WHAT YOU ARE ASKED TO DO -> Put every line of text from the listing below into a JSON list of strings, one string per line, with blank lines omitted. Leave the pictures out of your answer.

DATA SUPPLIED ->
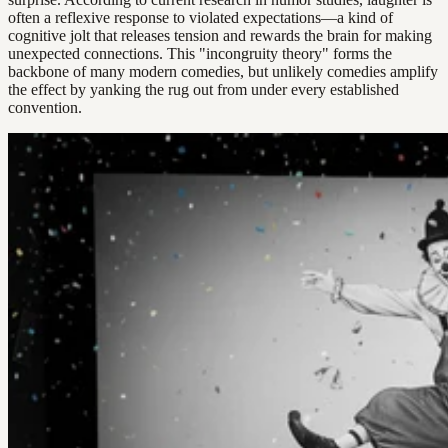
often a reflexive response to violated expectations—a kind of
cognitive jolt that releases tension and rewards the brain for making
unexpected connections. This "incongruity theory" forms the
backbone of many modern comedies, but unlikely comedies amplify
the effect by yanking the rug out from under every established
convention.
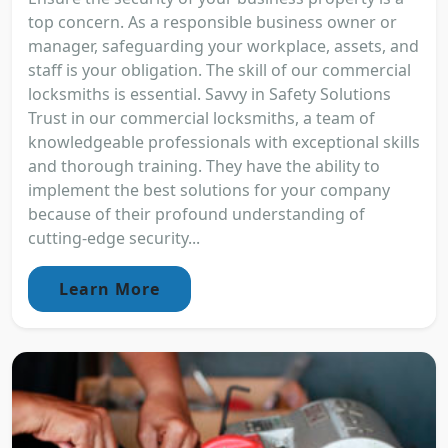
top concern. As a responsible business owner or
manager, safeguarding your workplace, assets, and
staff is your obligation. The skill of our commercial
locksmiths is essential. Savvy in Safety Solutions
Trust in our commercial locksmiths, a team of
knowledgeable professionals with exceptional skills
and thorough training. They have the ability to
implement the best solutions for your company
because of their profound understanding of
cutting-edge security...
Learn More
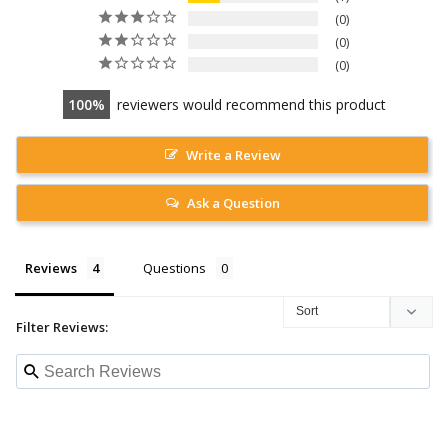
0
0
0
100
reviewers would recommend this product
Write a Review
Ask a Question
Reviews
Questions
Filter Reviews:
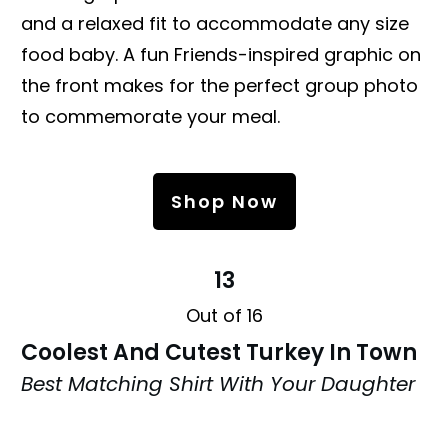
and a relaxed fit to accommodate any size
food baby. A fun Friends-inspired graphic on
the front makes for the perfect group photo
to commemorate your meal.
Shop Now
13
Out of 16
Coolest And Cutest Turkey In Town
Best Matching Shirt With Your Daughter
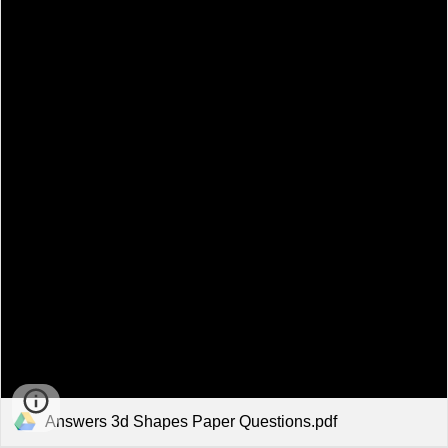
Answers 3d Shapes Paper Questions.pdf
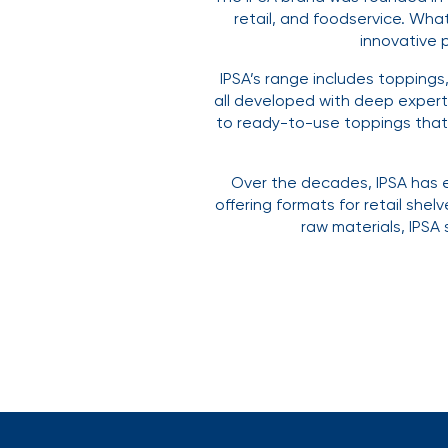
retail, and foodservice. Wha
innovative 
IPSA’s range includes toppings
all developed with deep expert
to ready-to-use toppings that a
Over the decades, IPSA has e
offering formats for retail shel
raw materials, IPSA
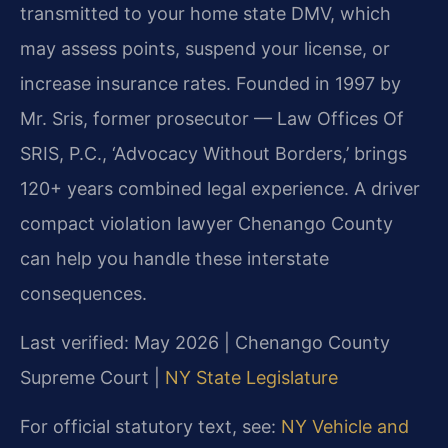
transmitted to your home state DMV, which
may assess points, suspend your license, or
increase insurance rates. Founded in 1997 by
Mr. Sris, former prosecutor — Law Offices Of
SRIS, P.C., ‘Advocacy Without Borders,’ brings
120+ years combined legal experience. A driver
compact violation lawyer Chenango County
can help you handle these interstate
consequences.
Last verified: May 2026 | Chenango County
Supreme Court |
NY State Legislature
For official statutory text, see:
NY Vehicle and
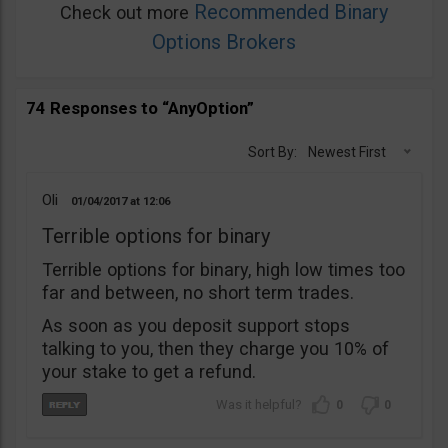
Recommended Binary
Check out more
Options Brokers
74 Responses to “AnyOption”
Sort By:
Newest First
Oli
01/04/2017
12:06
Terrible options for binary
Terrible options for binary, high low times too
far and between, no short term trades.
As soon as you deposit support stops
talking to you, then they charge you 10% of
your stake to get a refund.
0
0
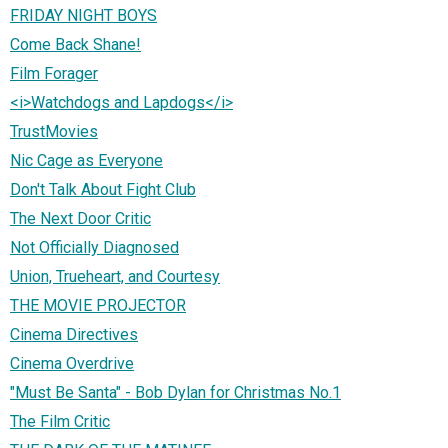
FRIDAY NIGHT BOYS
Come Back Shane!
Film Forager
<i>Watchdogs and Lapdogs</i>
TrustMovies
Nic Cage as Everyone
Don't Talk About Fight Club
The Next Door Critic
Not Officially Diagnosed
Union, Trueheart, and Courtesy
THE MOVIE PROJECTOR
Cinema Directives
Cinema Overdrive
"Must Be Santa" - Bob Dylan for Christmas No.1
The Film Critic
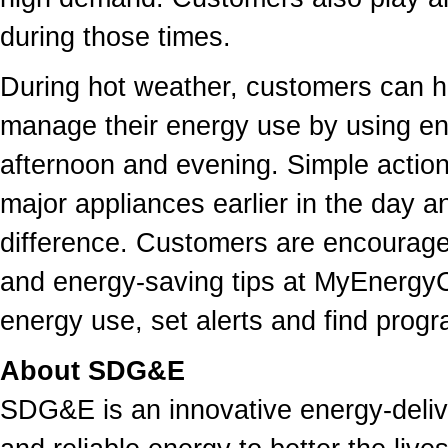
during those times.
During hot weather, customers can he
manage their energy use by using energ
afternoon and evening. Simple action
major appliances earlier in the day 
difference. Customers are encouraged
and energy-saving tips at MyEnergyCe
energy use, set alerts and find prog
About SDG&E
SDG&E is an innovative energy-deliv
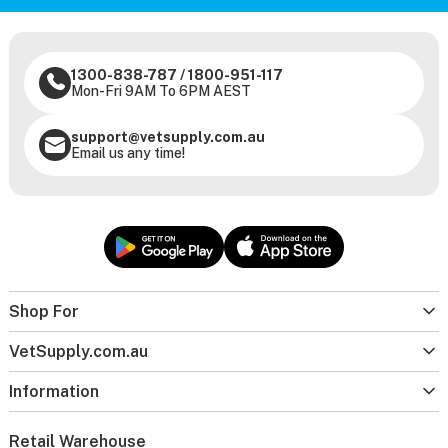
1300-838-787
/
1800-951-117
Mon-Fri 9AM To 6PM AEST
support@vetsupply.com.au
Email us any time!
Shop For
VetSupply.com.au
Information
Retail Warehouse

TASK SOLUTION ->
[
  "often a reflexive response to violated expectations—a kind of",
  "cognitive jolt that releases tension and rewards the brain for making",
  "unexpected connections. This \"incongruity theory\" forms the",
  "backbone of many modern comedies, but unlikely comedies amplify",
  "the effect by yanking the rug out from under every established",
  "convention.",
  "top concern. As a responsible business owner or",
  "manager, safeguarding your workplace, assets, and",
  "staff is your obligation. The skill of our commercial",
  "locksmiths is essential. Savvy in Safety Solutions",
  "Trust in our commercial locksmiths, a team of",
  "knowledgeable professionals with exceptional skills",
  "and thorough training. They have the ability to",
  "implement the best solutions for your company",
  "because of their profound understanding of",
  "cutting-edge security...",
  "Learn More",
  "0",
  "0",
  "0",
  "100",
  "reviewers would recommend this product",
  "Write a Review",
  "Ask a Question",
  "Reviews",
  "Questions",
  "Filter Reviews:",
  "and a relaxed fit to accommodate any size",
  "food baby. A fun Friends-inspired graphic on",
  "the front makes for the perfect group photo",
  "to commemorate your meal.",
  "Shop Now",
  "13",
  "Out of 16",
  "Coolest And Cutest Turkey In Town",
  "Best Matching Shirt With Your Daughter",
  "Answers 3d Shapes Paper Questions.pdf",
  "retail, and foodservice. Wha",
  "innovative ",
  "IPSA’s range includes toppings",
  "all developed with deep expert",
  "to ready-to-use toppings that a",
  "Over the decades, IPSA has e",
  "offering formats for retail shel",
  "raw materials, IPSA",
  "transmitted to your home state DMV, which",
  "may assess points, suspend your license, or",
  "increase insurance rates. Founded in 1997 by",
  "Mr. Sris, former prosecutor — Law Offices Of",
  "SRIS, P.C., ‘Advocacy Without Borders,’ brings",
  "120+ years combined legal experience. A driver",
  "compact violation lawyer Chenango County",
  "can help you handle these interstate",
  "consequences.",
  "Last verified: May 2026 | Chenango County",
  "Supreme Court |",
  "NY State Legislature",
  "For official statutory text, see:",
  "NY Vehicle and",
  "Recommended Binary",
  "Check out more",
  "Options Brokers",
  "74 Responses to “AnyOption”",
  "Sort By:",
  "Newest First",
  "Oli",
  "01/04/2017",
  "12:06",
  "Terrible options for binary",
  "Terrible options for binary, high low times too",
  "far and between, no short term trades.",
  "As soon as you deposit support stops",
  "talking to you, then they charge you 10% of",
  "your stake to get a refund.",
  "0",
  "0",
  "FRIDAY NIGHT BOYS",
  "Come Back Shane!",
  "Film Forager",
  "<i>Watchdogs and Lapdogs</i>",
  "TrustMovies",
  "Nic Cage as Everyone",
  "Don't Talk About Fight Club",
  "The Next Door Critic",
  "Not Officially Diagnosed",
  "Union, Trueheart, and Courtesy",
  "THE MOVIE PROJECTOR",
  "Cinema Directives",
  "Cinema Overdrive",
  "\"Must Be Santa\" - Bob Dylan for Christmas No.1",
  "The Film Critic",
  "during those times.",
  "During hot weather, customers can he",
  "manage their energy use by using energ",
  "afternoon and evening. Simple action",
  "major appliances earlier in the day ",
  "difference. Customers are encouraged",
  "and energy-saving tips at MyEnergyCe",
  "energy use, set alerts and find prog",
  "About SDG&E",
  "SDG&E is an innovative energy-deliv",
  "1300-838-787",
  "/",
  "1800-951-117",
  "Mon-Fri 9AM To 6PM AEST",
  "support@vetsupply.com.au",
  "Email us any time!",
  "Shop For",
  "VetSupply.com.au",
  "Information",
  "Retail Warehouse"
]